Wednesday, August 25, 2010

Mushroom Crema with Roasted Poblano

photo by roolrool

Mmmmm, rich brothy mushroomy goodness.  Really, there is no other way to describe this soup.  The mushrooms release their fabulous broth, making a stock as good as any made with meat. 

The addition of corn lends a surprise to traditional creamy mushroom soup and the smoky flavor that is contributed by poblano peppers only serves to widen the scope of surprise upon first taste.

If your family likes mushrooms at all, this is the soup to make!
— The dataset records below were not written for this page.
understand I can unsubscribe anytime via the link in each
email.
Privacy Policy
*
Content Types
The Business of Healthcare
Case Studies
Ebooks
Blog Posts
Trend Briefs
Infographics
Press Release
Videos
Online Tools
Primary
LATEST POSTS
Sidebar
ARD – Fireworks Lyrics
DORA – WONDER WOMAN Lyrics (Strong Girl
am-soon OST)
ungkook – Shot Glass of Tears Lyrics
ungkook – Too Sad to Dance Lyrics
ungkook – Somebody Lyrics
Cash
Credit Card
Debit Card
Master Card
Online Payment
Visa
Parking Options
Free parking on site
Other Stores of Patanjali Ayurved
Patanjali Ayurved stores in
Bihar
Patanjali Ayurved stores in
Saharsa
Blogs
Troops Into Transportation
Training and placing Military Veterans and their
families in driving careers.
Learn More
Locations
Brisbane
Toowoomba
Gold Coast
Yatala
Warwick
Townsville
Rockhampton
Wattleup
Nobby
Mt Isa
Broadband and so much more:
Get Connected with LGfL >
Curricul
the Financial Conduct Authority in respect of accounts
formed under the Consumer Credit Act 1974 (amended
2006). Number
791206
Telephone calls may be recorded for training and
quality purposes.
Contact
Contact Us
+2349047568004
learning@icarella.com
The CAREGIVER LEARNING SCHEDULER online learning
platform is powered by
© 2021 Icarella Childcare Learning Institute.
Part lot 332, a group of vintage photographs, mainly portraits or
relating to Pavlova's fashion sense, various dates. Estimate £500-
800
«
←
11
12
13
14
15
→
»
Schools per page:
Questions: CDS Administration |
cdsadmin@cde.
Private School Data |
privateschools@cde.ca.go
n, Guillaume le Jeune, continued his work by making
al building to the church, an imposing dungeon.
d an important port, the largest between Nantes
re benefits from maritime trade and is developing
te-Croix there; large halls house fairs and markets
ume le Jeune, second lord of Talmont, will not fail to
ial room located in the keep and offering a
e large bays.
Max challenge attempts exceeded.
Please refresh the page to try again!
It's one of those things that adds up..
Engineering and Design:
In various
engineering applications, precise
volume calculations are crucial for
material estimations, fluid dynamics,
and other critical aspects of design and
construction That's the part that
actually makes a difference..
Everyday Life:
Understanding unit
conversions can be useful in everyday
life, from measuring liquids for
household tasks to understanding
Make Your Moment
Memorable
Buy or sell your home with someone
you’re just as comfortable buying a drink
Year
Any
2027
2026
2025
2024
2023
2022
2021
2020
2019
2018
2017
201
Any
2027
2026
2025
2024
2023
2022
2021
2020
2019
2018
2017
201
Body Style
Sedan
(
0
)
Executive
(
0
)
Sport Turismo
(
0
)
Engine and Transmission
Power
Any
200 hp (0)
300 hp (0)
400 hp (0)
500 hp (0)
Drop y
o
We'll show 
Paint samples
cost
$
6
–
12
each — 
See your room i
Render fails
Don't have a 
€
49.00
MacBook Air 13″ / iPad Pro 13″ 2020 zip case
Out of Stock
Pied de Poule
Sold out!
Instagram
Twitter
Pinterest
Mushroom Crema with Roasted Poblano (inspired by Rick Bayless

3 garlic cloves, peeled and halved
6 cups chicken or vegetable broth
1 large fresh poblano chile
8 ounces mushrooms (I used a mixture of wild mushrooms), sliced 1/4-inch thick (you’ll have about 3 cups of slices)
1 scant cup corn kernel
1/4 cup plain yogurt, heavy cream or sour cream
About 1/4 cup roughly chopped cilantro, for garnish

Roast the poblano over an open flame or 4 inches below a broiler, turning regularly until blistered and blackened all over, about 5 minutes for an open flame, about 10 minutes for a broiler.  Cover with a kitchen towel.  Let cool until handleable. Rub the blackened skin off the chiles and pull out the stem and seed pod.  Rinse the chile flesh to remove bits of skin and seeds.  Cut into 1⁄4-inch pieces. 

Add the garlic, broth, the mushrooms, poblano, and corn to a large stock pot.  Bring to a boil then simmer 10 minutes over medium heat.

Just before serving, scoop out about 1⁄2 cup of the hot soup into a small bowl.  Mix in the yogurt, cream or sour cream. Stir the mixture back into the pot, then taste and season with salt, usually about 1 1⁄2 teaspoons.  Ladle the soup into bowls and sprinkle with cilantro.